A couple days ago, after spending the better part of an hour checking off just five items on our Target shopping list, my dear sweet seven-year-old son started shaking a bottle of mouthwash.

“Don’t shake the mouth wash,” I told him.

“Why?”  A question every kid asks.

“Because it’s just bad.  It makes it bubble.”

That, I immediately realized, stated the wonderful fact that was precisely his reason for shaking the mouthwash—the bubbles.  I added with a tone of mouthwash expertise: “It wrecks it.”

So in addition to a crank, Target had made a liar of me. It would not, however, be a lie to say that shaking that mouthwash might wreck me.

So I’m trying to get over that. 

I concede that we can not jump back into the time when people sat drinking sodas at the corner pharmacy, or gossiped in barber chairs getting their beards shaved, or bought a month of groceries out of barrels at the general store.  We’ve got to start with what we have.  What I have is Target.

I’ve started with this.

First, I like that Target doesn’t put up advertising TV screens.  Whenever we pass those in other super stores, my kids shake their fists at the screen and shout at the ladies in the TVs who are demonstrating their antibacterial wipes and frozen cardboard box foods, “Stop telling us what to buy!”  I’m glad they tell the TV lady how we feel, but it does make it hard to get my shopping done.

And while at Target, I make sure I exchange real sentences with humans.  Not just “Have a nice day, thank you.”  But like today in the checkout line, we talked with the cashier about my mouthwash-shaker-boy who was holding a red pepper over his head like the statue of liberty. The cashier told me about another little kid whose mom had to lift her out of the car seat to put her whole body across the scanner because she wouldn’t let go of the box of fish sticks she had emotionally glued to herself. With a noticeable stutter, the cashier let it slip that he had only been cashiering for a week. He took time to set every bag in my cart.  We laughed, and he was a real person in a real world that we both lived in.

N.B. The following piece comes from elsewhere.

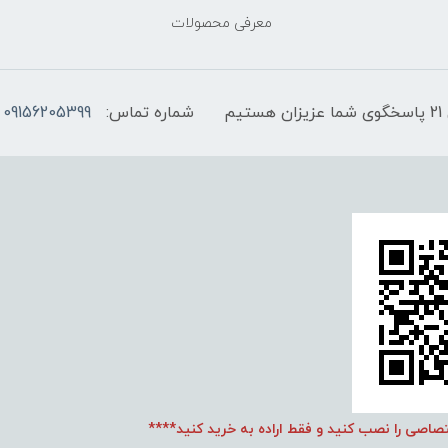
معرفی محصولات
شماره تماس:
09156205399
تصاصی را نصب کنید و فقط اراده به خرید کنید****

On our way out of the store, my 9-year-old daughter asked to see the receipt.  “Mom,” she said, “if we tell Target about how our visit was today, we could win a $5,000 gift card.”

“Ok.”  I tried to remember where on earth we’d left our car.  I spotted our telltale bike rack hanging off the trunk and felt safe.

“But what would we do with a $5,000 gift card?”  She scrunched up her face and looked up at me.

“We’d have to buy everything we ever needed at Target.”  I told her.

That thought hit me, and I think her also, not so much like the prize it was intended as, but more like a prison sentence.

So instead of filling out the survey, we drove home and wrote this blog post.